Your task is to copy the data exactly while leaving out every picture.

[People photos with keypoints]
= = = = = = =
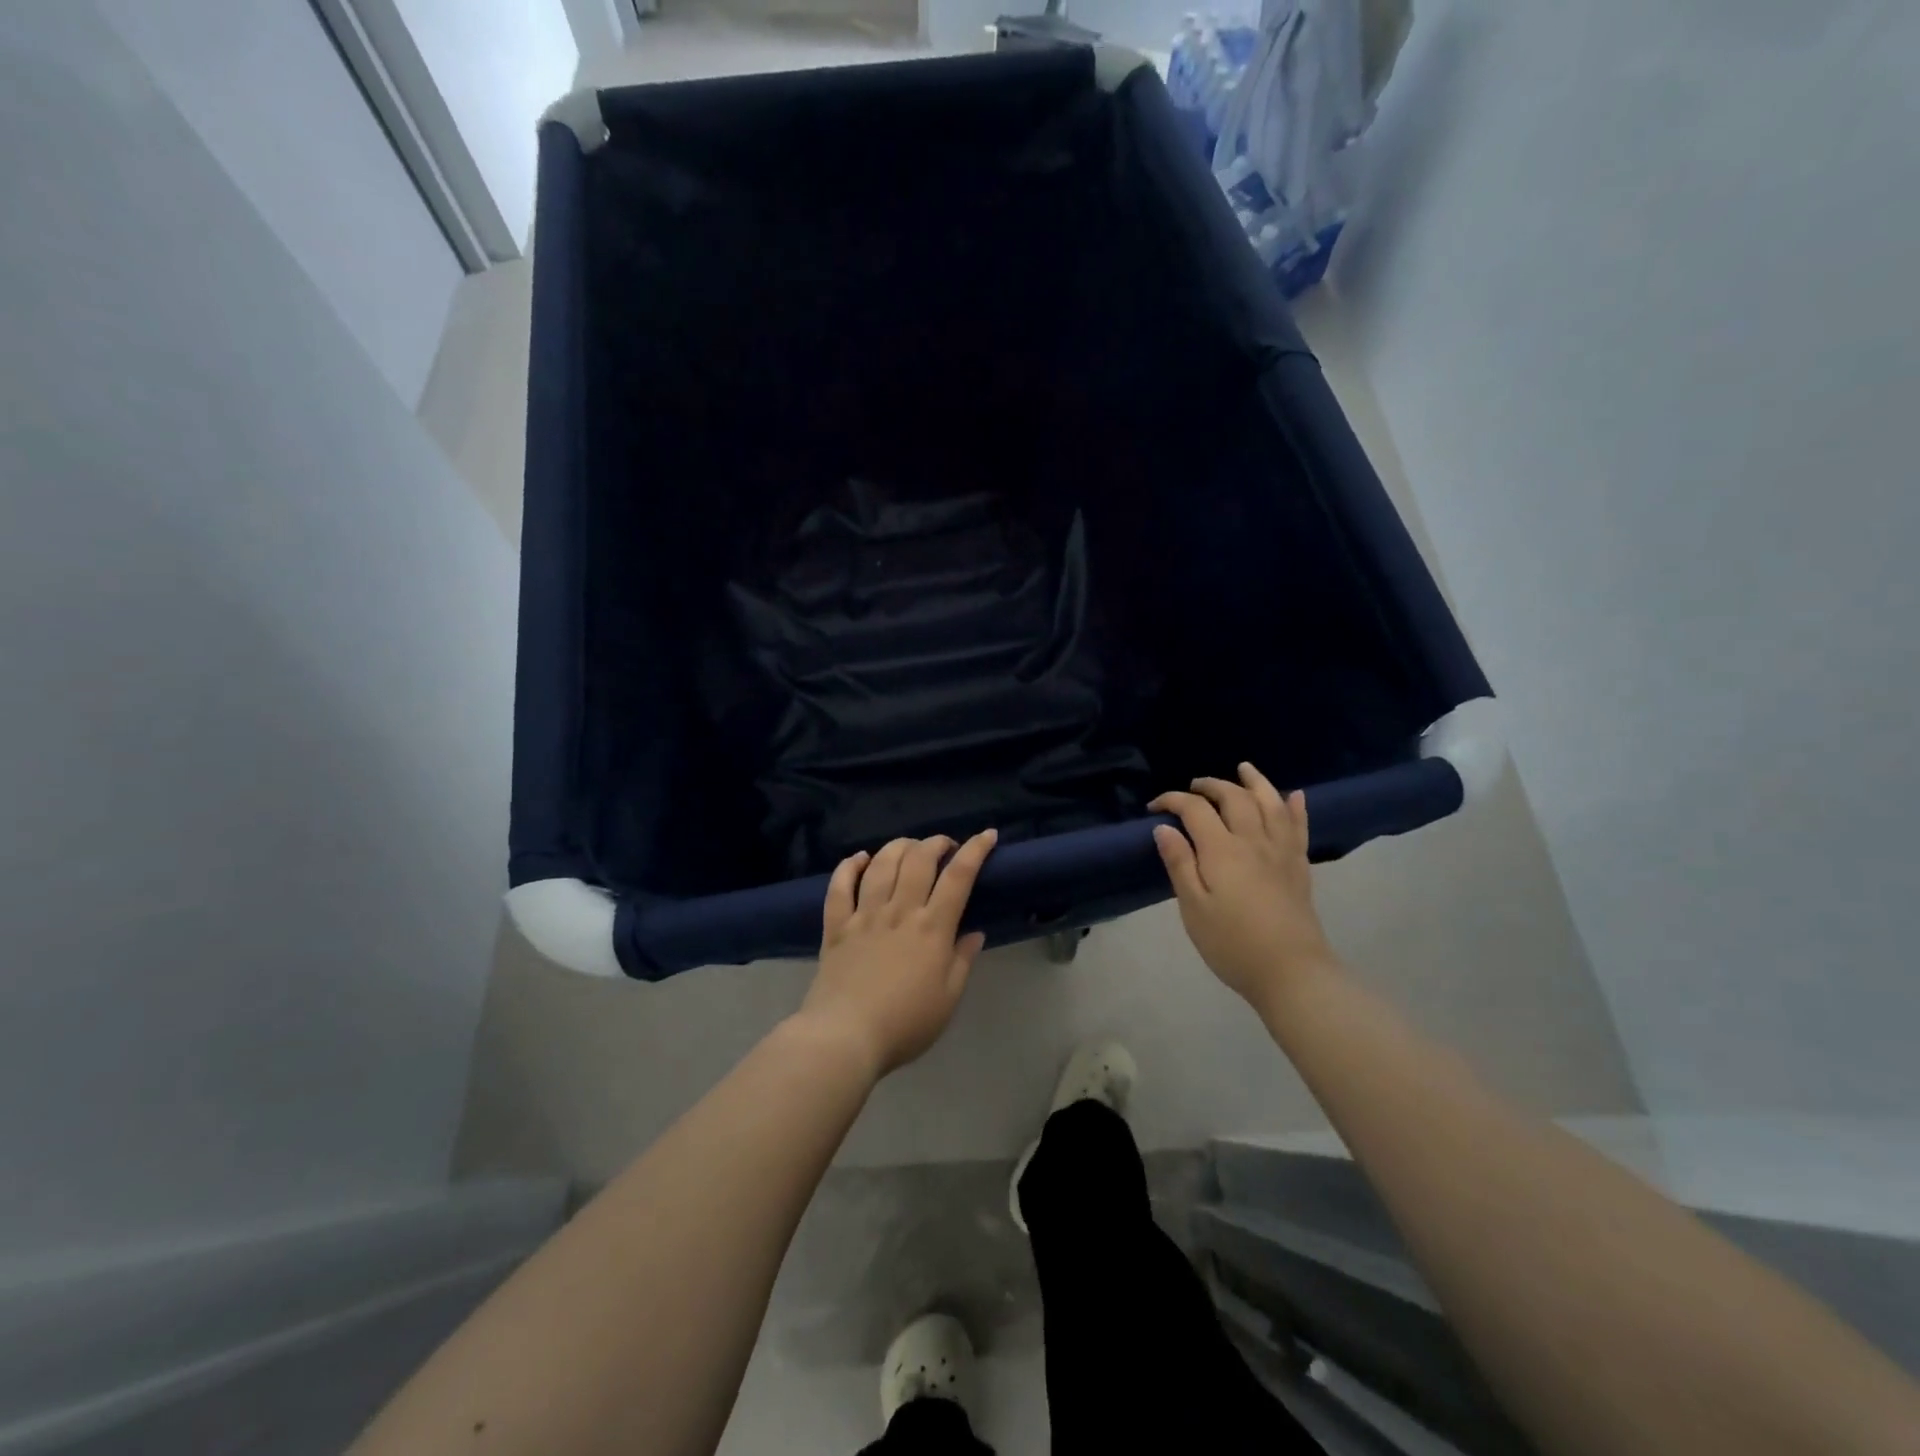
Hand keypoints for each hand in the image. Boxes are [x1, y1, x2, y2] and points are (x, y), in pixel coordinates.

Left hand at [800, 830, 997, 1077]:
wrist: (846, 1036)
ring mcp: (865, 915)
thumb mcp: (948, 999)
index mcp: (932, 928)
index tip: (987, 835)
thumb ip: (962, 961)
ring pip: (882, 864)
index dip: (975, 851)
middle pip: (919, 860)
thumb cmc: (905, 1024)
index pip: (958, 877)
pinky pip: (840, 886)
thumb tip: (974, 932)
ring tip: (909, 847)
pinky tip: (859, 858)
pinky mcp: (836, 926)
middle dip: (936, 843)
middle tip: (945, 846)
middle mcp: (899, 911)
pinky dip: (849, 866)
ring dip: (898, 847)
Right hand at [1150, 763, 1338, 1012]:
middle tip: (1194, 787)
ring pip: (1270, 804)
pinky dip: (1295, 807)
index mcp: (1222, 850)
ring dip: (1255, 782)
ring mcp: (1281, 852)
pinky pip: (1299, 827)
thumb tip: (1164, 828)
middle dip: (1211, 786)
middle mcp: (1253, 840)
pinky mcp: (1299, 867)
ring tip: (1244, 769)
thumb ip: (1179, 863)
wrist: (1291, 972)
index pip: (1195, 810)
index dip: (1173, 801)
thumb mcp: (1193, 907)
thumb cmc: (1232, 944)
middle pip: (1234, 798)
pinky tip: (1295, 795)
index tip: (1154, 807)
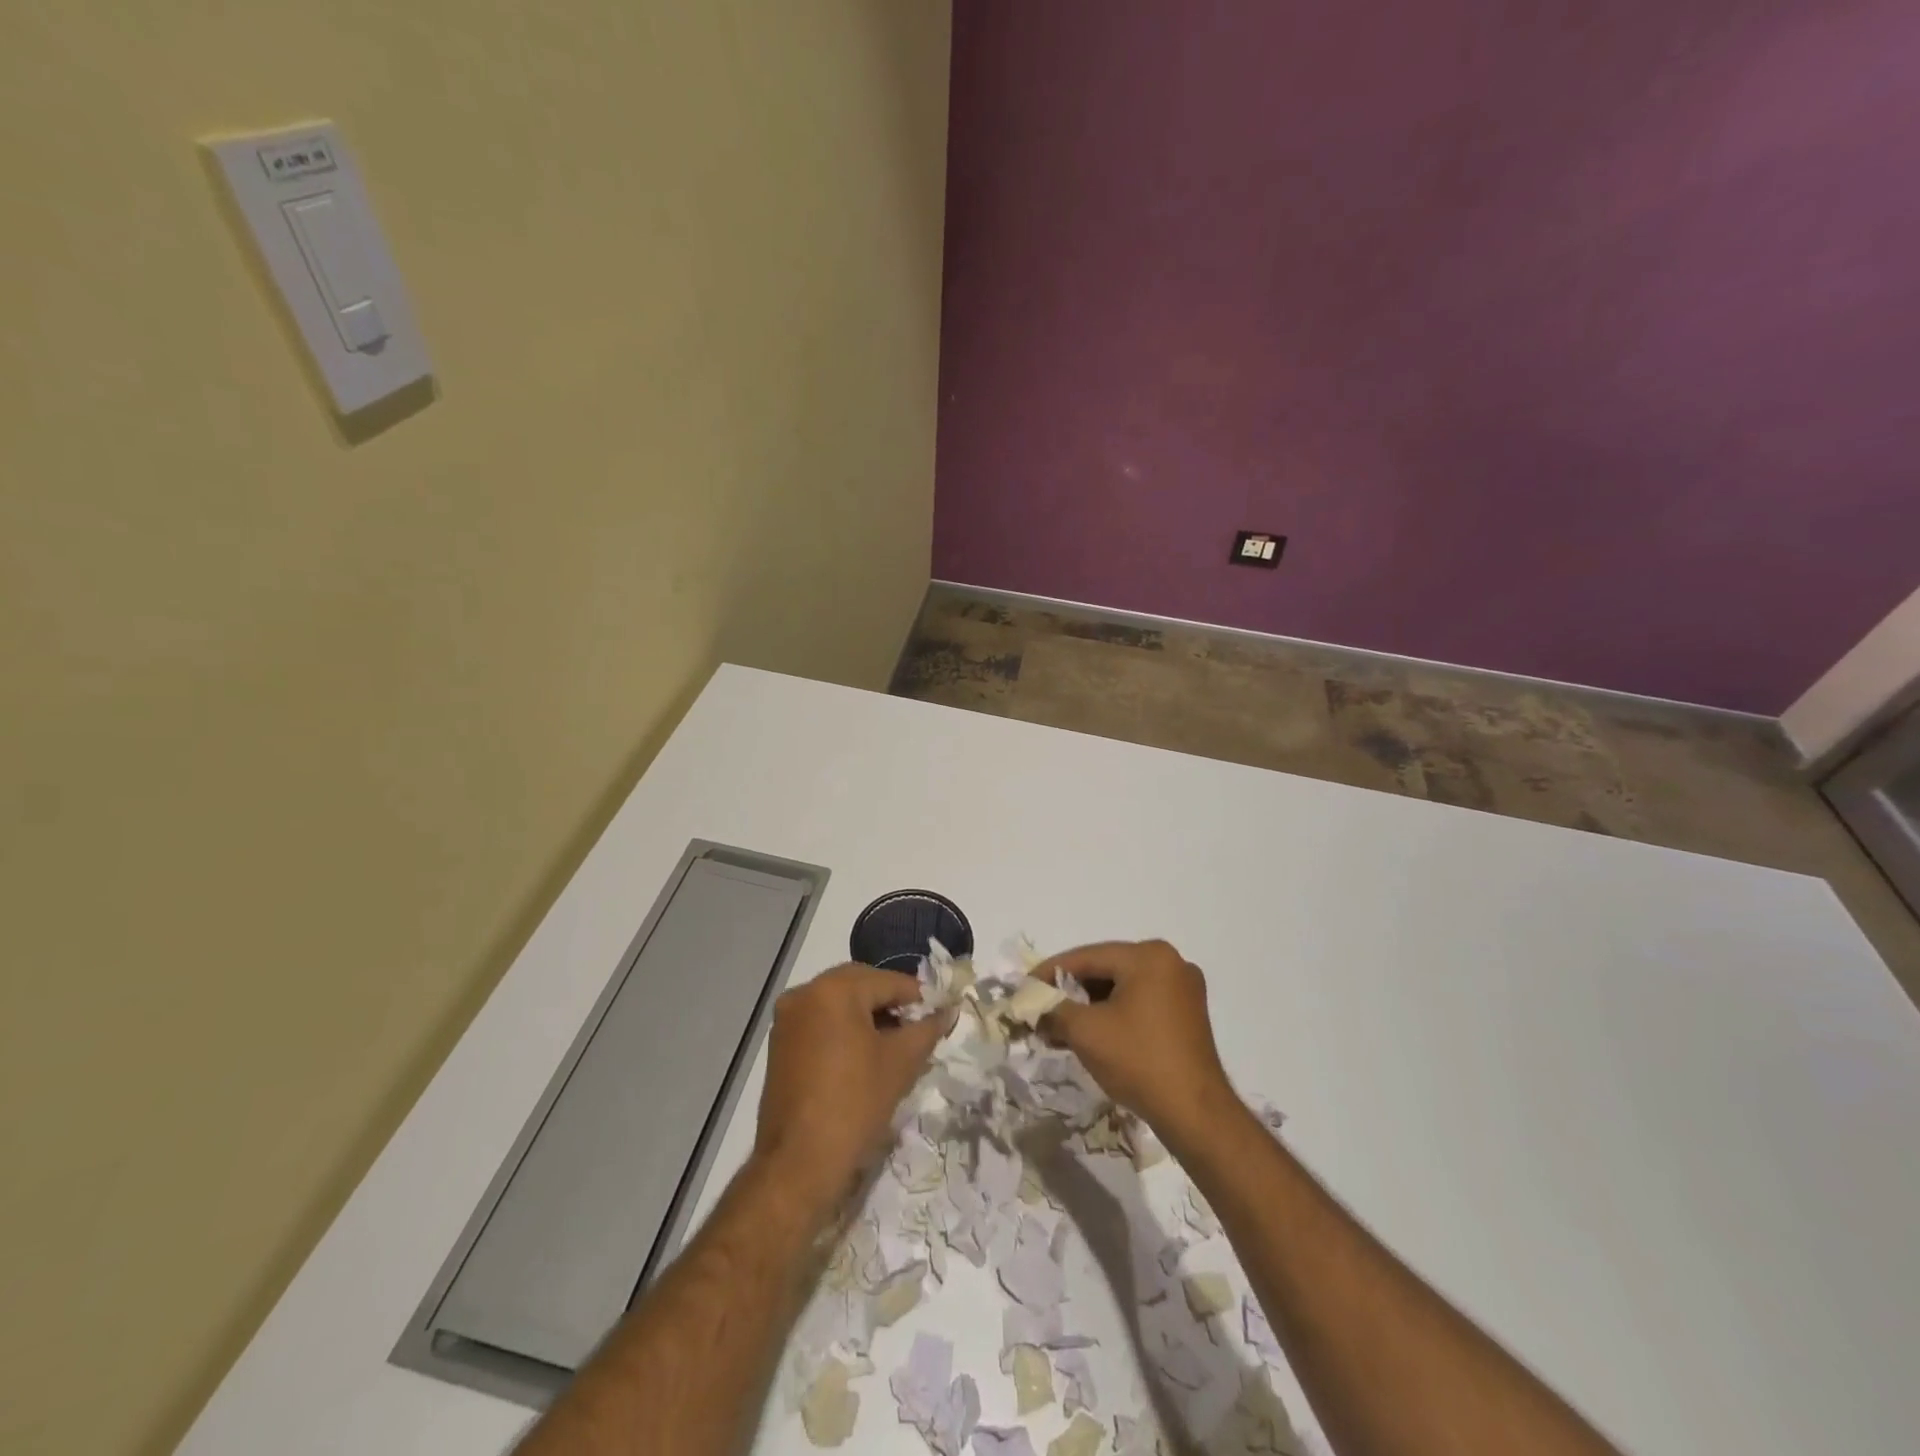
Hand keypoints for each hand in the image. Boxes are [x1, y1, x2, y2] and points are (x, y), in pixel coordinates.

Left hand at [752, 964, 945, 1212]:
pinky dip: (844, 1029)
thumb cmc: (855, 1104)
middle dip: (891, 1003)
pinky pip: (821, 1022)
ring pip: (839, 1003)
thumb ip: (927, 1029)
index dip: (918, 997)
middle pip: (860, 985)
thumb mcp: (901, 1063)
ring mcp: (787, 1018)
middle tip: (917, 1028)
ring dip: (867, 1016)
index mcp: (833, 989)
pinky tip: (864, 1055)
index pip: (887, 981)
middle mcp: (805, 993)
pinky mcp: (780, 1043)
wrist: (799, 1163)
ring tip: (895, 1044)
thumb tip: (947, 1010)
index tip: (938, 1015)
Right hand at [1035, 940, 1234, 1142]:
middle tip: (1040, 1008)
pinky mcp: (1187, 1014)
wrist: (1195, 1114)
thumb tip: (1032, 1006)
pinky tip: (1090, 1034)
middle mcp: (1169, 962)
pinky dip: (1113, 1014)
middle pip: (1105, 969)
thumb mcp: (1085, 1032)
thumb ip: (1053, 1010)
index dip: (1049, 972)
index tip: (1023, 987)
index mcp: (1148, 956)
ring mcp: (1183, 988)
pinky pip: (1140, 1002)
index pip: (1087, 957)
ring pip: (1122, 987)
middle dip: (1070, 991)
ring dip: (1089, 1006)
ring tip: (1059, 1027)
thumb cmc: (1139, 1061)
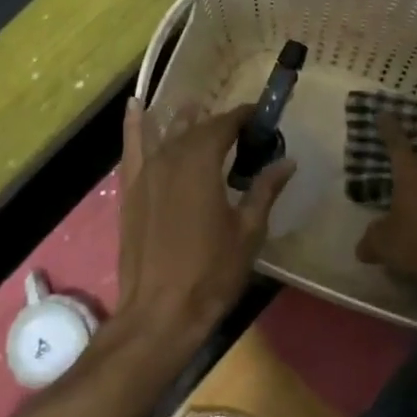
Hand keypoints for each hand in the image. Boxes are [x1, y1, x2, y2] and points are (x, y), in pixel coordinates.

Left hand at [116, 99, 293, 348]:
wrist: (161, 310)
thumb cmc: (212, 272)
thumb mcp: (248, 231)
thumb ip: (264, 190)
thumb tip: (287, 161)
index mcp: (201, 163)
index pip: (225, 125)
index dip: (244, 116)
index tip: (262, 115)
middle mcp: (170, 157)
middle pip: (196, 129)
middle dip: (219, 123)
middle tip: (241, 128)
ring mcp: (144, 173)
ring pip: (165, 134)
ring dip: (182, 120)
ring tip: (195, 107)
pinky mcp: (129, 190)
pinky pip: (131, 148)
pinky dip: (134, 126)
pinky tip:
= = = = = = =
- **Response area**
Hand keypoints for each hand in the image. Boxes are [x1, y1, x2, y2] and points are (x, y), in pixel coordinates.

Left hand at [800, 830, 997, 1077]:
wrist: (846, 1036)
ring mcp: (865, 915)
thumb mcp: (948, 999)
index mcp: (932, 928)
index tip: (987, 835)
thumb ip: (962, 961)
ring pip: (882, 864)
index dip: (975, 851)
middle pip: (919, 860)
thumb cmc: (905, 1024)
index pip: (958, 877)
pinky pip: (840, 886)
thumb tip: (974, 932)
ring tip: (909, 847)
pinky tip: (859, 858)
pinky mcp: (836, 926)
middle dip: (936, 843)
middle tip: (945, 846)
middle mcp: (899, 911)
pinky dip: (849, 866)
ring dip: (898, 847)
Right hand at [1150, 763, 1338, 1012]:
middle tip: (1194, 787)
ring pip: (1270, 804)
pinky dip: (1295, 807)
index mcp: (1222, 850)
ring dip: (1255, 782)
ring mcp: (1281, 852)
pinky pip: (1299, 827)
thumb tip: (1164, 828)
middle dip: (1211, 786)
middle mcp: (1253, 840)
pinky mcp: (1299, 867)
ring tip: (1244, 769)
thumb ip: (1179, 863)
wrist: (1291, 972)
index pip: (1195, 810)
index dip: (1173, 801)
thumb mcp: (1193, 907)
thumb cmc: (1232, 944)
middle pip: (1234, 798)
pinky tip: (1295, 795)
index tip: (1154, 807)
Hand keypoints for each hand in the image. Boxes are [x1, y1, x2, y2] and points are (x, y), in pixel coordinates.

Left hand at [752, 964, 945, 1212]:
pinky dip: (844, 1029)
thumb cmc: (855, 1104)
middle dip: (891, 1003)
pinky pip: (821, 1022)
ring pip: (839, 1003)
thumb ip: (927, 1029)
index dip: (918, 997)
middle pip: (860, 985)
thumb mcp: (901, 1063)
ring mcp: (787, 1018)
middle tip: (917, 1028)
ring dip: (867, 1016)
index mcp: (833, 989)
pinky tip: (864, 1055)
index pip: (887, 981)
middle mcp: (805, 993)
pinky mcp: (780, 1043)
wrist: (799, 1163)
ring tip: (895, 1044)
thumb tip: (947, 1010)
index tip: (938, 1015)
Right hand at [1035, 940, 1234, 1142]:
middle tip: (1040, 1008)
pinky mcp: (1187, 1014)
wrist: (1195, 1114)
thumb tip: (1032, 1006)
pinky tip: (1090, 1034)
middle mcp: (1169, 962)
pinky dip: (1113, 1014)
middle pip: (1105, 969)
thumb mcp: (1085, 1032)
thumb ip: (1053, 1010)
index dip: (1049, 972)
index tip: (1023, 987)
index mcp: (1148, 956)
ring mcp: (1183, 988)
pinky pip: (1140, 1002)
index pip: (1087, 957)
ring pip: (1122, 987)
middle dip: (1070, 991)
ring dip: (1089, 1006)
ring tip: (1059, 1027)
thumb cmc: (1139, 1061)
Hand keypoints for each hand in the image. Boxes are [x1, y1, x2, y2] and points are (x, y), in pixel coordinates.

Left hand at [116, 99, 293, 348]:
wrist: (161, 310)
thumb cmc: (212, 272)
thumb mcp: (248, 231)
thumb ip: (264, 190)
thumb tip: (287, 161)
index mcp: (201, 163)
index pip: (225, 125)
index dip: (244, 116)
index tip: (262, 115)
middle mcp: (170, 157)
middle pip: (196, 129)
middle dip: (219, 123)
middle tip: (241, 128)
ring mcp: (144, 173)
ring pip: (165, 134)
ring dip: (182, 120)
ring tip: (195, 107)
pinky mcp: (129, 190)
pinky pip: (131, 148)
pinky dip: (134, 126)
pinky tip:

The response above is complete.